# [EXERCISE INPUTS]
[Start of section]
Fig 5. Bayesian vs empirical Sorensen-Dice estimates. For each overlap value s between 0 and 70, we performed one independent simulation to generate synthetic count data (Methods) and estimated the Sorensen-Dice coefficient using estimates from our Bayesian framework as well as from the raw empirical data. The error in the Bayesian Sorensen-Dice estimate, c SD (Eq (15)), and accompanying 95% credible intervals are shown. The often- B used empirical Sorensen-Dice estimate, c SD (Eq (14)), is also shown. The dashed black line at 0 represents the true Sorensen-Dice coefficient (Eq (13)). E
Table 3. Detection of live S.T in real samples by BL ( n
[End of section]
[Start of section]
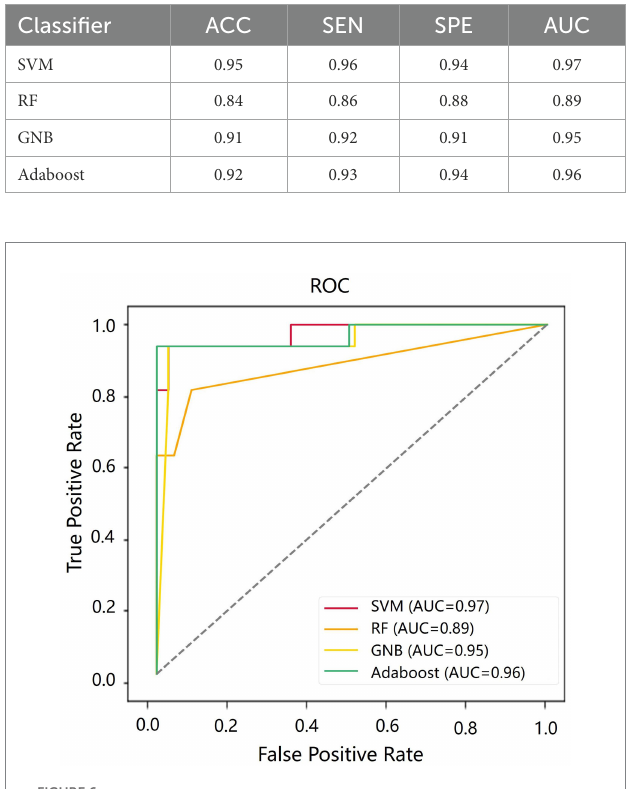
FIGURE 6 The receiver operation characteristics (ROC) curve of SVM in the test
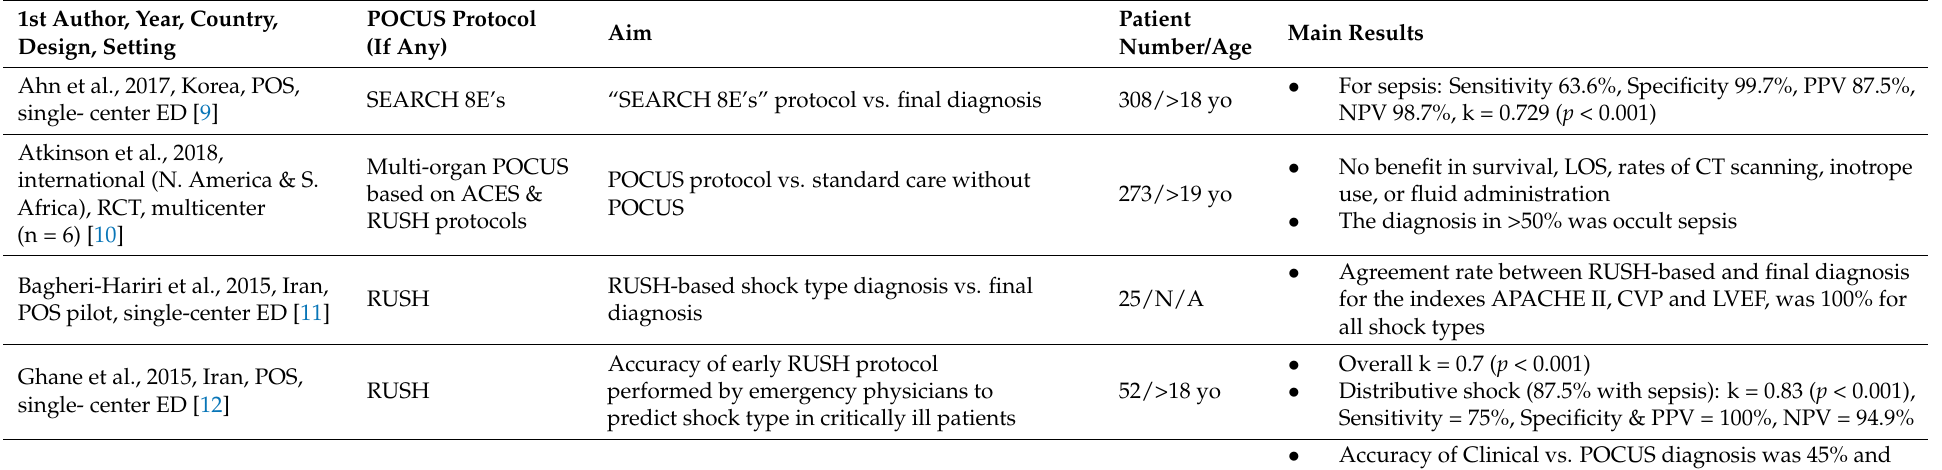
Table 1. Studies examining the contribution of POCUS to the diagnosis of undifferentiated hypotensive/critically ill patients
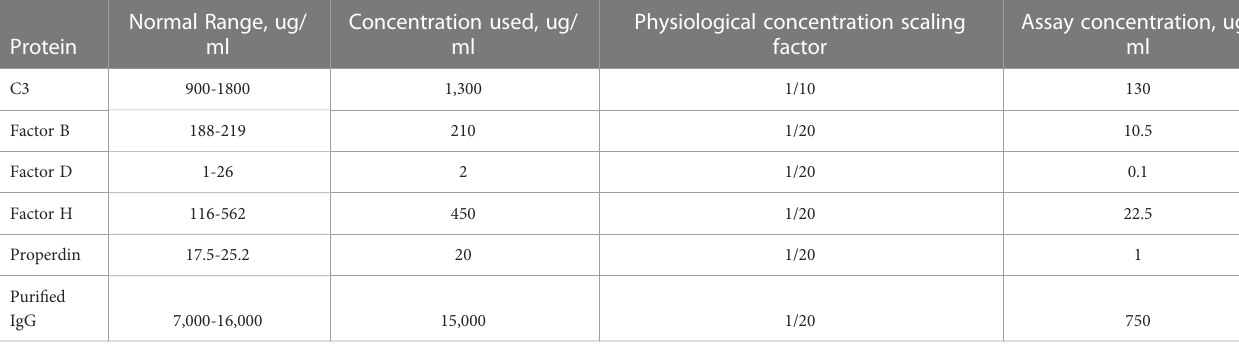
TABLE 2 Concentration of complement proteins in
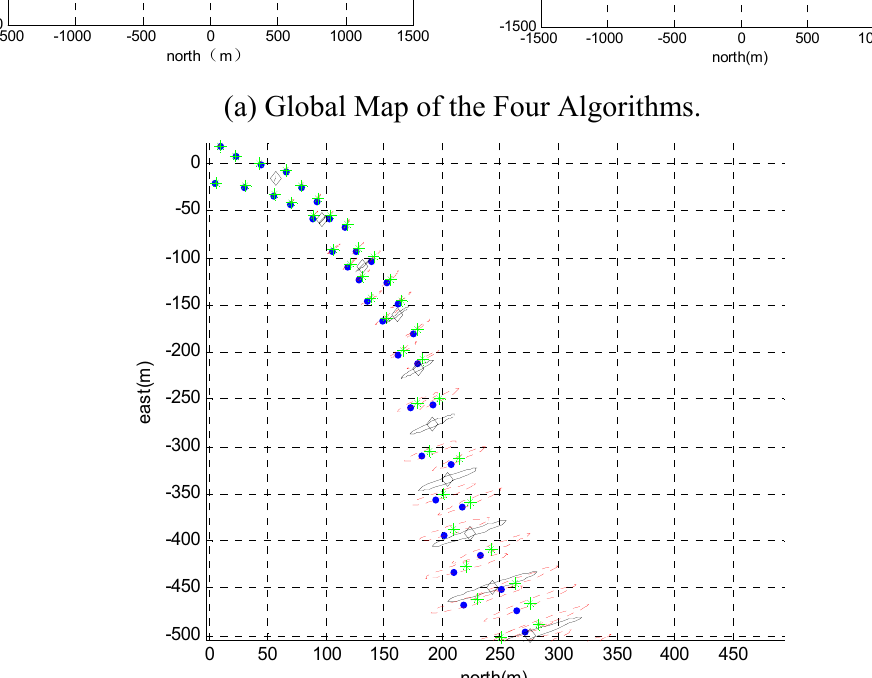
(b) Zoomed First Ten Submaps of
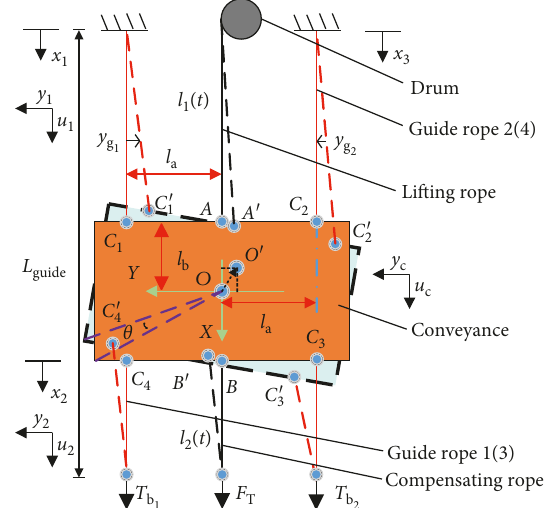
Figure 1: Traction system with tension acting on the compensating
[End of section]
[Start of section]
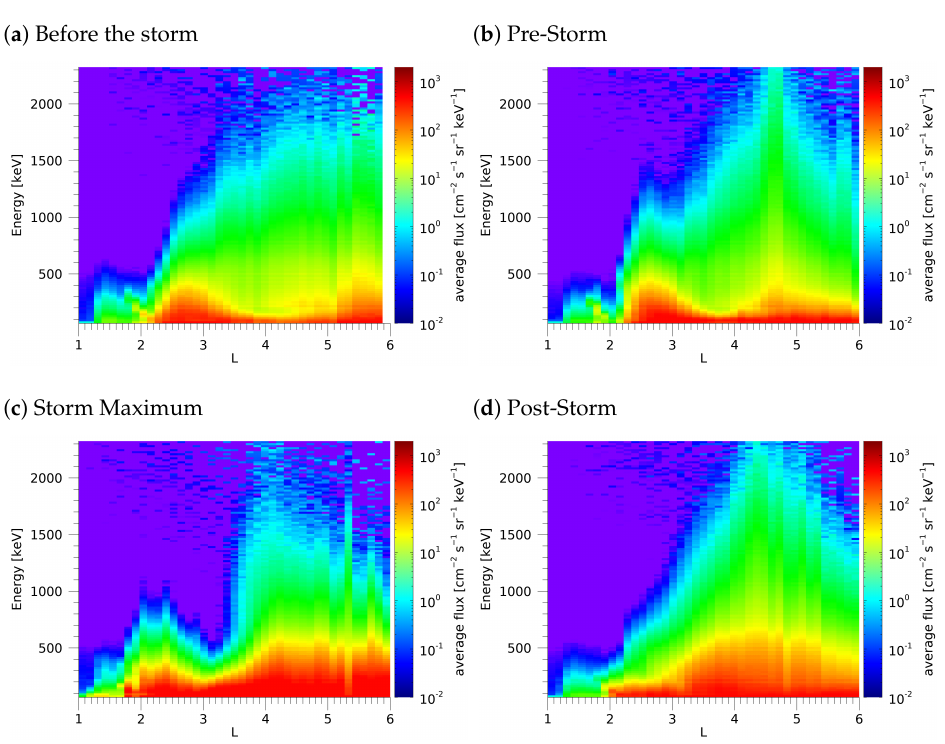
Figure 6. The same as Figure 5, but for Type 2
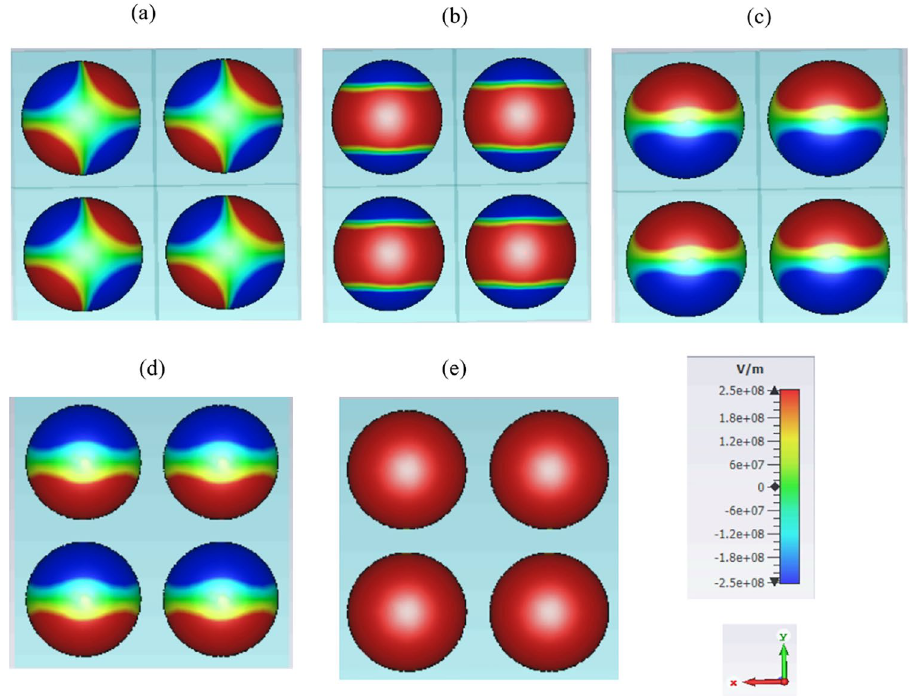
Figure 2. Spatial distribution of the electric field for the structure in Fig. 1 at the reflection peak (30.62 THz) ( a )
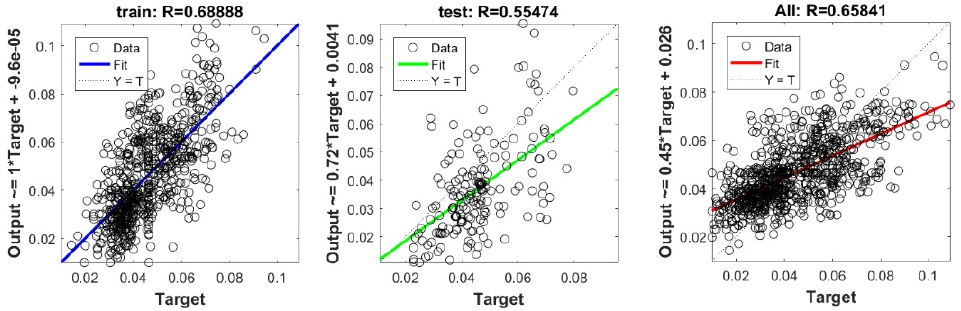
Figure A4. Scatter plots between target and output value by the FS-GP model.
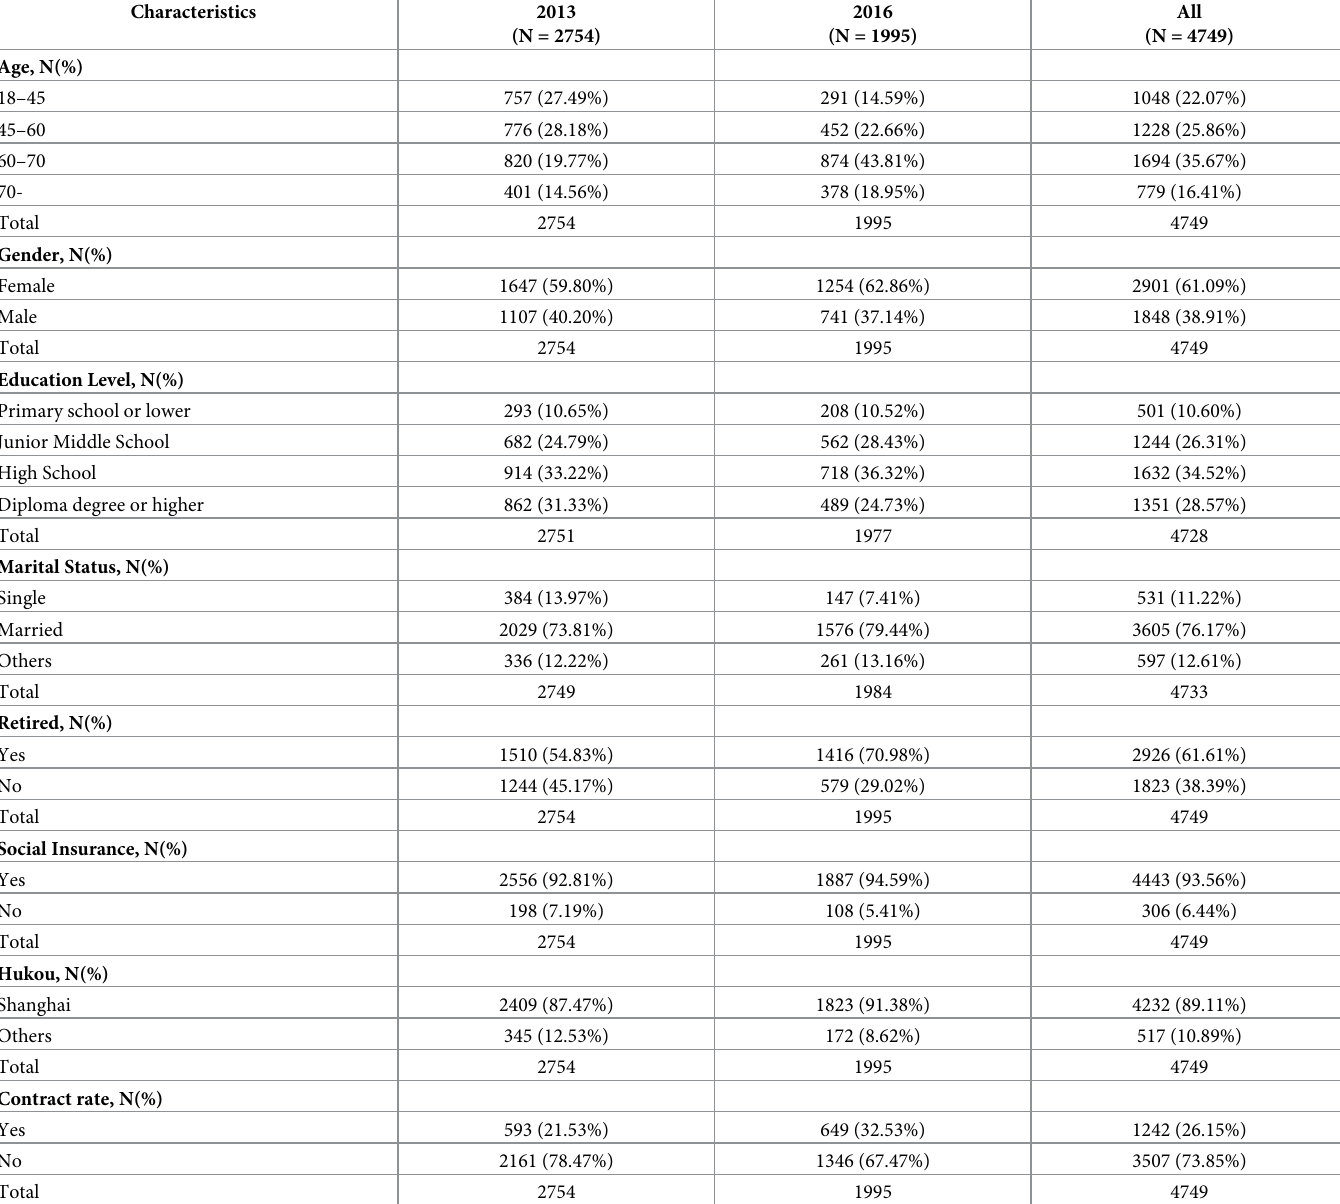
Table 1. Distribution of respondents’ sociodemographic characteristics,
[End of section]
Here the job is to copy the stretch of records from the line containing "(b) Zoomed First Ten Submaps of" through the line containing "Figure 1: Traction", word for word. Leave every picture out.

# [SOLUTION TO THIS PROBLEM]
(b) Zoomed First Ten Submaps of
Figure 1: Traction system with tension acting on the compensating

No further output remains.